To store and analyze Big Data, Hadoop is the most common tool for the researchers and scientists. The storage of huge amount of data in Hadoop is done using Hadoop Distributed File System (HDFS). HDFS uses block placement policy to split a very large file into blocks and place them across the cluster in a distributed manner. Basically, Hadoop and HDFS have been designed in such a way that it works efficiently on the homogeneous cluster. But in this era of networking, we cannot imagine having a cluster of homogeneous nodes only. So, there is the need of storage policy that can work efficiently on both homogeneous as well as the heterogeneous cluster. Thus, the needs of applications that can be executed time-efficiently based on homogeneous as well as the heterogeneous environment can be sufficed.

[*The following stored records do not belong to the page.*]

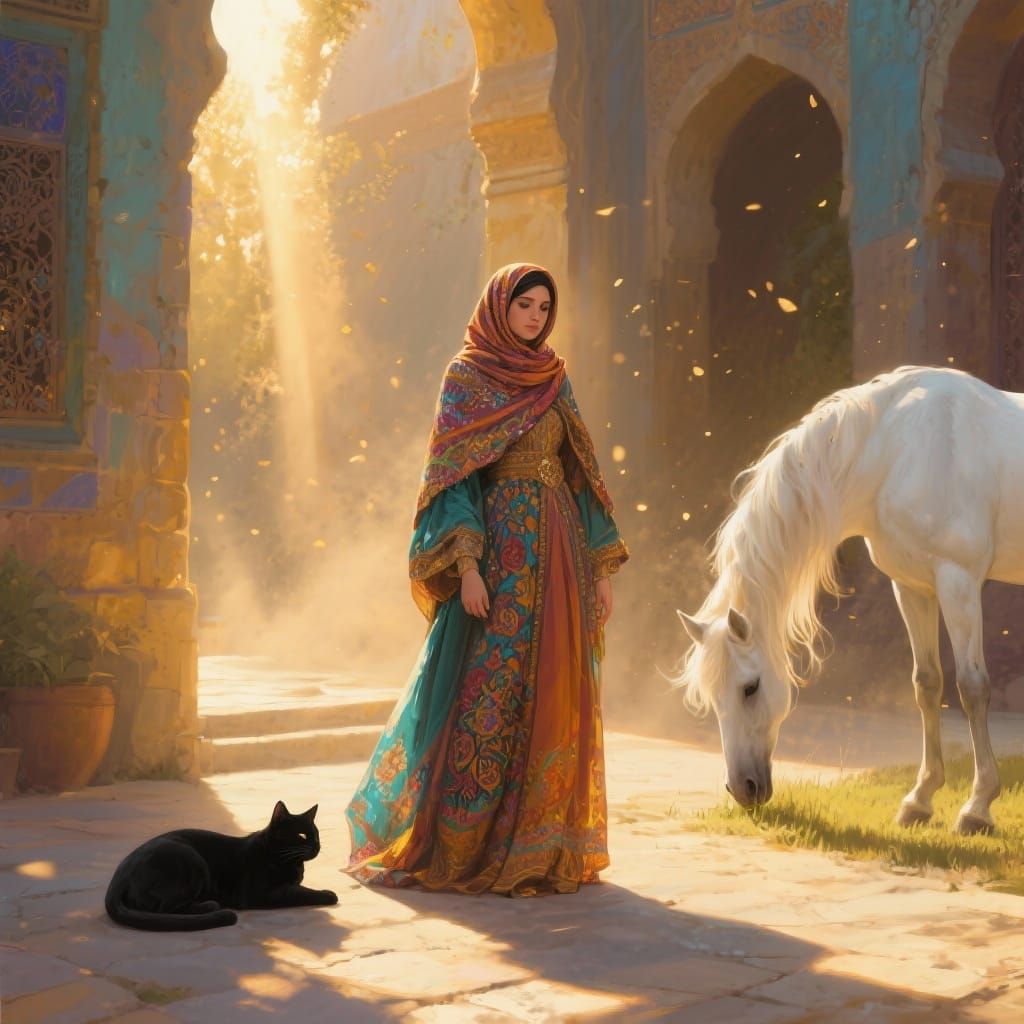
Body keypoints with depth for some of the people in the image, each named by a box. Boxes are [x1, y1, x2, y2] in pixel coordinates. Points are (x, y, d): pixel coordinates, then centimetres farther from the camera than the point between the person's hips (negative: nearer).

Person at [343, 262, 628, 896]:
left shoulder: (555, 380, 16)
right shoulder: (466, 376, -1)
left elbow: (580, 473, 15)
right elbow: (452, 475, -8)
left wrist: (602, 567, 9)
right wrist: (467, 564, -19)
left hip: (560, 552, 6)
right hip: (500, 548, -6)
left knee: (557, 697, 5)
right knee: (489, 695, -6)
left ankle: (545, 840, 14)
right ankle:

Data locality in Hadoop maps the data block to process in the same node, but often when you're dealing with Big Data, it is required to map the data block to the processes across multiple nodes. To deal with this Hadoop has functionality to copy the data block where mappers are running. This creates a lot of performance degradation especially on heterogeneous cluster due to I/O delay or network congestions. Here we present a Novel algorithm to balance the data blocks on specific nodes (i.e. custom block placement) only by dividing total nodes among two categories like: homogeneous vs. heterogeneous or high performing nodes vs. low performing nodes. This policy helps to achieve better load rearrangement among the nodes and we can put data blocks actually where we want our data to be placed for the processing.